The Carthage team showed up as the sun was setting, having spent most of the day cleaning out the ruined home of an elderly member of First United Methodist in Orange.

“It was hard, and it was hard emotionally,” said Tonia Crittenden, one of the Carthage volunteers. “You’re telling this sweet little lady, `You’ve got to throw this in the trash.’”

Everywhere in southeast Texas, there are stories of survival and endurance.

Mike Toups is the building supervisor at Wesley United Methodist Church in Beaumont, Texas, but he and his wife, Tammy, are living with their five dogs in the church’s Scouting building for the near future.

With the floodwaters rising, they were evacuated from their home by game wardens in an airboat. They escaped with their clothes, their dogs and a 50-pound sack of dog food.

“Two horses we can’t find,” Mike Toups said. “By the time the game wardens got to us, (the water) was probably three foot and rising. So we were lucky to get out with the dogs.”

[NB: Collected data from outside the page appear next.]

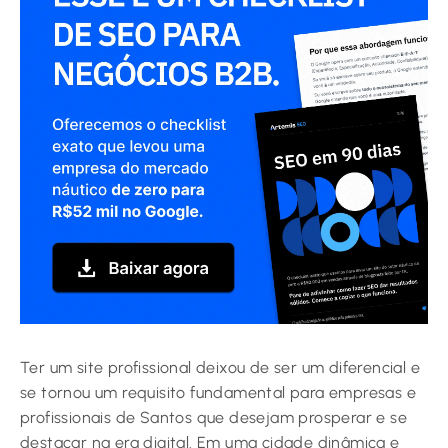
Ter um site profissional deixou de ser um diferencial e
se tornou um requisito fundamental para empresas e
profissionais de Santos que desejam prosperar e se
destacar na era digital. Em uma cidade dinâmica e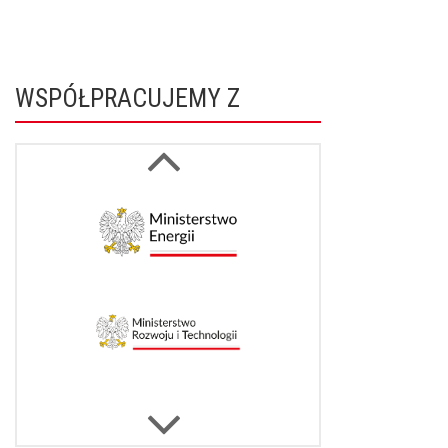
WSPÓŁPRACUJEMY Z
Next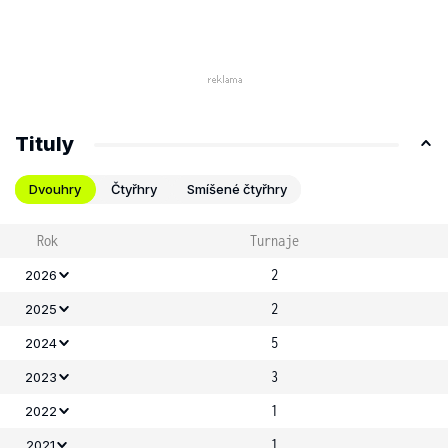
Tituly
Dvouhry
Čtyřhry
Smíšené čtyřhry
Rok
Turnaje
2
2026
2
2025
5
2024
3
2023
1
2022
1
2021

He’s still searching websites for any news of their horses.

At Lake Houston United Methodist, church members and a team from Christ United Methodist Church in College Station, Texas, spent Sept. 9 pulling out Sheetrock and carpeting.

Coats, the pastor, noted that a four-wheeler was brought in at one point to help pull out the recalcitrant carpeting. “Redneck American ingenuity,” he said.

The church’s displaced members include Rose Burnett, 84.

“All gutted,” she said of her home. “The whole street is.”

But Burnett was smiling as she took her place with others gathering for Sunday worship Sept. 10 on the driveway at Lake Houston United Methodist.

For those facing Hurricane Irma’s wrath, this Harvey evacuee would recommend resuming church life as soon as possible.

And it’s fine with her if it has to be outdoors.

“We need this,” she said, gesturing at small groups of her fellow church members exchanging handshakes and hugs in the bright sunshine. “We need the fellowship and the love of each other.”